(Rendered images with source text)
:::
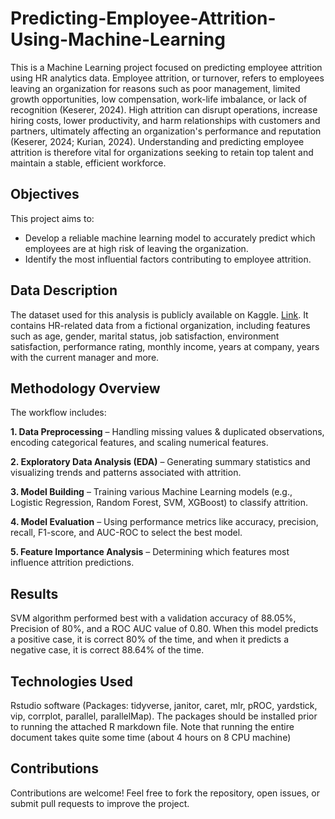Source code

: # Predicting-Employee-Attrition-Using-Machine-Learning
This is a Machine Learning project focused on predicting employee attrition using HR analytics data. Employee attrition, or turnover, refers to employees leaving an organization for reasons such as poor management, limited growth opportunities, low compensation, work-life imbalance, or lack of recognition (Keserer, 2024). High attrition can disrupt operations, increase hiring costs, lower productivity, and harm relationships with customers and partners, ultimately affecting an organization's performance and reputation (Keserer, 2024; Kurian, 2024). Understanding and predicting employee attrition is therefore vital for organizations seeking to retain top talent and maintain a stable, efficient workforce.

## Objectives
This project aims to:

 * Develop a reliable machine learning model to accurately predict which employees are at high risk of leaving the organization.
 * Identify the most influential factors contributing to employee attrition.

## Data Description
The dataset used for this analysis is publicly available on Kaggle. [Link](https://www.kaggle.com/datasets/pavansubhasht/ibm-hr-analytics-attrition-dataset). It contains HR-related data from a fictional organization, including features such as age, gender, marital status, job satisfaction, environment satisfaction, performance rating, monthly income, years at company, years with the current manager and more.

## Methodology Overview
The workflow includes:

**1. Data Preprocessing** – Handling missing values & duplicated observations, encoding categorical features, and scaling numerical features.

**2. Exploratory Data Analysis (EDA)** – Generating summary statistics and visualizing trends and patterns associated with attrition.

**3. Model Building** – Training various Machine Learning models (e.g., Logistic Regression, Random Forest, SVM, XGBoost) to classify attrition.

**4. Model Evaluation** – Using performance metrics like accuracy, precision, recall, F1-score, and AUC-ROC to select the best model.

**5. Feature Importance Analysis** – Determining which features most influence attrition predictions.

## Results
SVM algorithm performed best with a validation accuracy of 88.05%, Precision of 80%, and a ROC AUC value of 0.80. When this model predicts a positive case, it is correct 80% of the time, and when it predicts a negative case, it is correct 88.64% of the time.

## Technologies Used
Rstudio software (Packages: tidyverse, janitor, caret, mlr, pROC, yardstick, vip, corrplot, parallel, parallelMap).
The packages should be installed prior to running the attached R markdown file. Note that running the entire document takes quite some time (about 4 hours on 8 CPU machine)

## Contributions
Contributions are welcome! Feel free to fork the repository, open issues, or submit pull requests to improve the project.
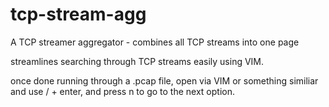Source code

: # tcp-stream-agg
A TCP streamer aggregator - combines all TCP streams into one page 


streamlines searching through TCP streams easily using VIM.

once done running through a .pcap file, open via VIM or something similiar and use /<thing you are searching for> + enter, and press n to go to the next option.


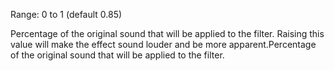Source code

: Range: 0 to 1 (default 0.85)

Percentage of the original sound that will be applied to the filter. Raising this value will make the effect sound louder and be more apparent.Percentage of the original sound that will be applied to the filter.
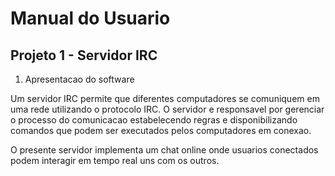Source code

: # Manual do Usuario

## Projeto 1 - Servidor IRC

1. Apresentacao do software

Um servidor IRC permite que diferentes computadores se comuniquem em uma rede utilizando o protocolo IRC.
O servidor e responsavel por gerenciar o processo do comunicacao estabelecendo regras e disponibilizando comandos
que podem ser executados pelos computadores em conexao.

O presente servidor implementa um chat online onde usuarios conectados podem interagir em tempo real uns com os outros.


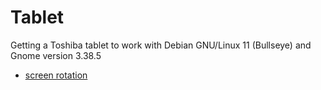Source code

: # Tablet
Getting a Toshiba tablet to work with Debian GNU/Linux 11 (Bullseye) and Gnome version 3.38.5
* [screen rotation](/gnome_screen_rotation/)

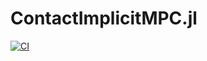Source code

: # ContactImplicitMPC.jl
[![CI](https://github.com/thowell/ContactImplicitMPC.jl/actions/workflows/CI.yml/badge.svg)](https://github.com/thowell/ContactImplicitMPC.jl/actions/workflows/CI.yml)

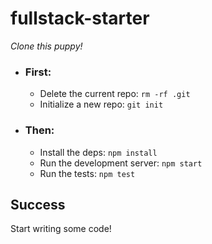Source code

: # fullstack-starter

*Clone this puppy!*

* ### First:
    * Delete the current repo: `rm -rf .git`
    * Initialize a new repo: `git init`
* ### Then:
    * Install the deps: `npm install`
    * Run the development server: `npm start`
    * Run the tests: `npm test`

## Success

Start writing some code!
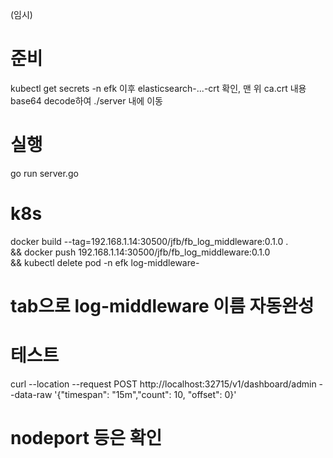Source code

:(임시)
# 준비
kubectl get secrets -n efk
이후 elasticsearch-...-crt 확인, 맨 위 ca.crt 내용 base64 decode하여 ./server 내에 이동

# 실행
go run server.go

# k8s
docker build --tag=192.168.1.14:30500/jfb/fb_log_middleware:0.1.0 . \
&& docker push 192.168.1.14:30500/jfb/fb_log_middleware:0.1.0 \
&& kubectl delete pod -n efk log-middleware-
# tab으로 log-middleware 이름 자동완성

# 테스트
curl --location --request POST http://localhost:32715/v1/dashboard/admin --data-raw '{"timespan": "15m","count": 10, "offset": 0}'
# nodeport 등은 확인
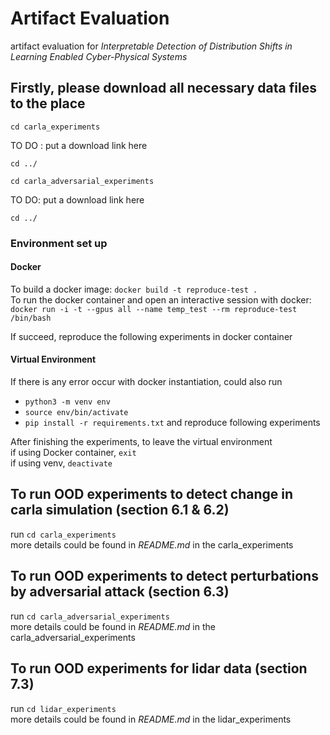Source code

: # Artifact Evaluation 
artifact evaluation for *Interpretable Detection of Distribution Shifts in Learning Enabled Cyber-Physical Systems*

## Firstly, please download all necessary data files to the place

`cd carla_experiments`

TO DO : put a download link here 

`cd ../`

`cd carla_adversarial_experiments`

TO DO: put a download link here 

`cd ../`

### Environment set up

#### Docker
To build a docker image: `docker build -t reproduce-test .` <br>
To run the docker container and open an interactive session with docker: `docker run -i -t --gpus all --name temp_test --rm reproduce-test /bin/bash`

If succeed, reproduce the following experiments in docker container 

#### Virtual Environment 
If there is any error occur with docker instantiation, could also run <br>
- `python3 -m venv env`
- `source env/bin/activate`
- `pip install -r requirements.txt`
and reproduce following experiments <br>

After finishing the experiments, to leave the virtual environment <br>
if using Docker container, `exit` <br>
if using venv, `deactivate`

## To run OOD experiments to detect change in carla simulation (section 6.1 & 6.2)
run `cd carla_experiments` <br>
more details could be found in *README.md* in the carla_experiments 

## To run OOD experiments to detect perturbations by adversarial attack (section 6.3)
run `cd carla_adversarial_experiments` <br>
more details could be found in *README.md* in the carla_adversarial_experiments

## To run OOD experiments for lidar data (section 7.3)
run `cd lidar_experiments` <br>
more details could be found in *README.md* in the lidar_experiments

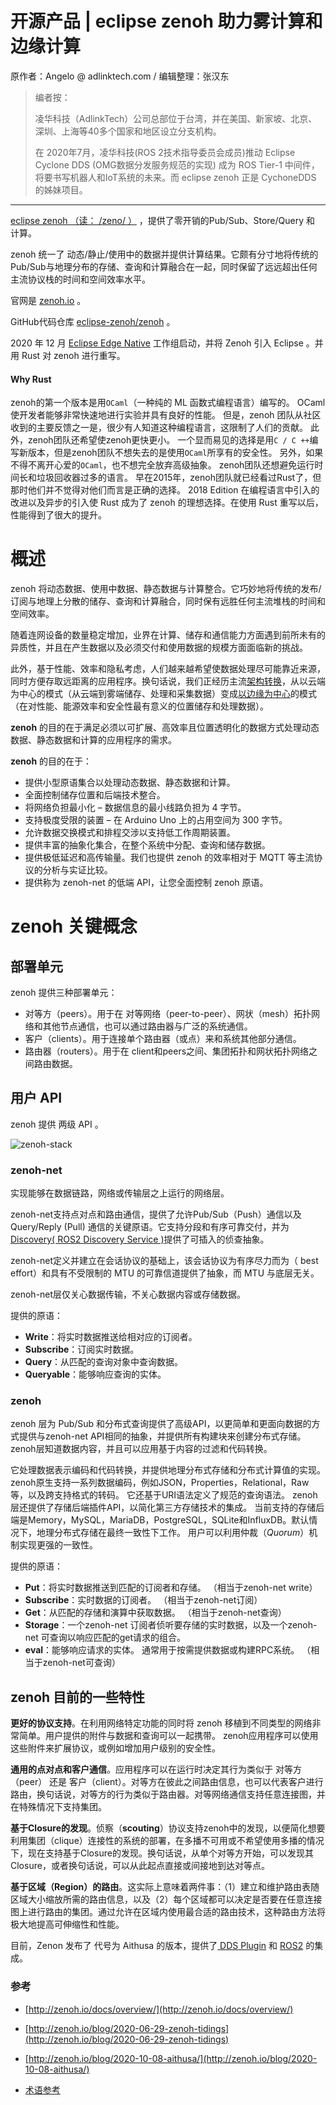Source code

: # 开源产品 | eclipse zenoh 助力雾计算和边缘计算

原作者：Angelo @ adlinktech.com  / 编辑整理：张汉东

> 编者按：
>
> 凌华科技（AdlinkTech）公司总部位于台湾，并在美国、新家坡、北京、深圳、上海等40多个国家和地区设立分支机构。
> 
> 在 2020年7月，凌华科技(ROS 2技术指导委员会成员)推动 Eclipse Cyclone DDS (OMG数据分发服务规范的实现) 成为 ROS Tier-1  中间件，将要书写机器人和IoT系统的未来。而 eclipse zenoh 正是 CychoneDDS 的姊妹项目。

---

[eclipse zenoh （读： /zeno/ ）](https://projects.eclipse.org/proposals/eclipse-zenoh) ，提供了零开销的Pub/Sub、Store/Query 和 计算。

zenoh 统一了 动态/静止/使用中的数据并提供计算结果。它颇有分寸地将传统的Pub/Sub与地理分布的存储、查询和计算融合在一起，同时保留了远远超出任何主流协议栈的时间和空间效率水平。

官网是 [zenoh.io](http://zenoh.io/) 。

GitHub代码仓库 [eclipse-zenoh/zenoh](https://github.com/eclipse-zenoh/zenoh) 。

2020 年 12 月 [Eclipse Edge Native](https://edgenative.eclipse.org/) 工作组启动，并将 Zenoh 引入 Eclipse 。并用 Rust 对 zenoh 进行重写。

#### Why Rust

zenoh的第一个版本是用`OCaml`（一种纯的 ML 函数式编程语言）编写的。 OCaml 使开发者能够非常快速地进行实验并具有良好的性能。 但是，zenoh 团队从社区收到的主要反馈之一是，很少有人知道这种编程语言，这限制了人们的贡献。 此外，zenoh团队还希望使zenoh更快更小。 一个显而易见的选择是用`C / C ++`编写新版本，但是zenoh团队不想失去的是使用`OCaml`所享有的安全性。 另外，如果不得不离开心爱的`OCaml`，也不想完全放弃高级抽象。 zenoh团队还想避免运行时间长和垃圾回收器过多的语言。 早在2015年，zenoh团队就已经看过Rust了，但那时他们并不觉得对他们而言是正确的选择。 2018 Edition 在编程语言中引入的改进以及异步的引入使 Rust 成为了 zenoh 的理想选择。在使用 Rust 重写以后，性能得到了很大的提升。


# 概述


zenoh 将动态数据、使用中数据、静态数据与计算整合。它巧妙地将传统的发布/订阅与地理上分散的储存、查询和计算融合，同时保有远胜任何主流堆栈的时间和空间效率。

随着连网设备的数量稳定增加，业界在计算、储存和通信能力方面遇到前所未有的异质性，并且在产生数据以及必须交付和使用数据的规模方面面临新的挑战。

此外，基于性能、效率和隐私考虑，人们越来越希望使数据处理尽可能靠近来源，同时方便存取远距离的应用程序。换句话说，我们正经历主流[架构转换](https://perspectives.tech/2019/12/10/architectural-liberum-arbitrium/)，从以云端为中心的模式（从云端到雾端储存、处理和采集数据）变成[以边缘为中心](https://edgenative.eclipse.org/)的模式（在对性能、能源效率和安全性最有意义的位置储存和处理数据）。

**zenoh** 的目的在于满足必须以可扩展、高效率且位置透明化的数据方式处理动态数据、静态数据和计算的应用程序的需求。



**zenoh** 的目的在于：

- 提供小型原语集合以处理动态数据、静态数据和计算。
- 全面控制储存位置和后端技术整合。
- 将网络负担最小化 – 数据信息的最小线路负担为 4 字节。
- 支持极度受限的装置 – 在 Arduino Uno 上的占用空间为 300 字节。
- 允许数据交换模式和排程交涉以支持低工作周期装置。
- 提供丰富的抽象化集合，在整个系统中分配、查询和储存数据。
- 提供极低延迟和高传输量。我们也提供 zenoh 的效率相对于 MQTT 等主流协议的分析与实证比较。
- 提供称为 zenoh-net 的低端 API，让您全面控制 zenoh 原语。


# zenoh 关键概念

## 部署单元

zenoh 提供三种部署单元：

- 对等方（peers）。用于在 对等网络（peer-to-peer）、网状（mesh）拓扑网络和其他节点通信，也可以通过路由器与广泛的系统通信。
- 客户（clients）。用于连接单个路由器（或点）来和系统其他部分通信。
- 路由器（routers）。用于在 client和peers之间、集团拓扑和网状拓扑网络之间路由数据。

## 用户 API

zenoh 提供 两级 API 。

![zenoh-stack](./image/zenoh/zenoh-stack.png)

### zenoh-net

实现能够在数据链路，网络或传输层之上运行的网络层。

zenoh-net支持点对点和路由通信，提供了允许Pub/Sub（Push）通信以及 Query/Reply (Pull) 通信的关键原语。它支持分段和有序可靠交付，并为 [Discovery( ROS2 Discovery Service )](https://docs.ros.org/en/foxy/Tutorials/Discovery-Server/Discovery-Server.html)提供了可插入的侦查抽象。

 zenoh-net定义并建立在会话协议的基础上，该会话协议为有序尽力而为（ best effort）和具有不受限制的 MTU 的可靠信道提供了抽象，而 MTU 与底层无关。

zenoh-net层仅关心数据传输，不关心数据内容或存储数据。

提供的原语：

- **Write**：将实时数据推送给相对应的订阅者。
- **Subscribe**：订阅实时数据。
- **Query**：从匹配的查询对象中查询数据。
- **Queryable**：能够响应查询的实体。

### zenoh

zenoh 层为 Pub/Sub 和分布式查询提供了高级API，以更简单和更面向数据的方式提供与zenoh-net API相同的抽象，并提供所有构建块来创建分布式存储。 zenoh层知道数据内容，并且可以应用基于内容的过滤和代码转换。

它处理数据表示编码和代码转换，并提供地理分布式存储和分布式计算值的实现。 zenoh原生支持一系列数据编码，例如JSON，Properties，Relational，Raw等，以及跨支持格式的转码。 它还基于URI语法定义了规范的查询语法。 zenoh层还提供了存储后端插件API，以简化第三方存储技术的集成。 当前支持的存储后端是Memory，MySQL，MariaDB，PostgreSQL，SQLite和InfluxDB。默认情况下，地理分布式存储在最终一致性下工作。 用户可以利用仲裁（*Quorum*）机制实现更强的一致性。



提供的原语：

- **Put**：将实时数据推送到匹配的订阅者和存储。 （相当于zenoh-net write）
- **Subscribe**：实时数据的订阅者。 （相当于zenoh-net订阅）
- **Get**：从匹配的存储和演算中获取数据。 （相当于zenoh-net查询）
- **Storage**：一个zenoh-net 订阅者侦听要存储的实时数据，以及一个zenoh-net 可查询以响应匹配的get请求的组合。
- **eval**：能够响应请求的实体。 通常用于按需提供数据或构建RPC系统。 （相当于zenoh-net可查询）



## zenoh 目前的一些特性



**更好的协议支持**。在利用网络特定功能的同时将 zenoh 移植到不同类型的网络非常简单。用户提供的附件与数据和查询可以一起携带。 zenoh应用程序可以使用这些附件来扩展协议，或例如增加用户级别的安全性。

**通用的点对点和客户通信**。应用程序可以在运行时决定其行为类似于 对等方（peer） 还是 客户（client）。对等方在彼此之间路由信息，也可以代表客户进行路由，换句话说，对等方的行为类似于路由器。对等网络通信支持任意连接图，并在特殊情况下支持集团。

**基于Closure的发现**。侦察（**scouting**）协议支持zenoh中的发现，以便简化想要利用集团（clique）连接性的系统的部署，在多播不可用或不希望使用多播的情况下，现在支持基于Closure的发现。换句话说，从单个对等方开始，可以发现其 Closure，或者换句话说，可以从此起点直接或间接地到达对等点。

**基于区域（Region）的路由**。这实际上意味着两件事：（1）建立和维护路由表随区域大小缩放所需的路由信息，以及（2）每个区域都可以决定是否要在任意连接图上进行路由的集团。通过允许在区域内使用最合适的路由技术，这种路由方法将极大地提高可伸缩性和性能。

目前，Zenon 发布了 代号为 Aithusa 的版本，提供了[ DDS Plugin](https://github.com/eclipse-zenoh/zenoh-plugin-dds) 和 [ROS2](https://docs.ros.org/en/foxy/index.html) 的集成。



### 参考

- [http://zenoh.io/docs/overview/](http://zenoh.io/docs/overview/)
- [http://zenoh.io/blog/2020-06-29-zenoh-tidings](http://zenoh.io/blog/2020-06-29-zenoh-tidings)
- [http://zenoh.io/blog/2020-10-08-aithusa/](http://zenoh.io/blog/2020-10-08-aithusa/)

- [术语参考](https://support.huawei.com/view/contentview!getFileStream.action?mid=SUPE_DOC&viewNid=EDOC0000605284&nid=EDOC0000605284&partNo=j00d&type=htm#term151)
:::
__Work to complete__: What lines in the data above carry "found"? Return them all.

__Response to the task__:
more details could be found in *README.md* in the carla_experiments 
more details could be found in *README.md* in the carla_adversarial_experiments
more details could be found in *README.md* in the lidar_experiments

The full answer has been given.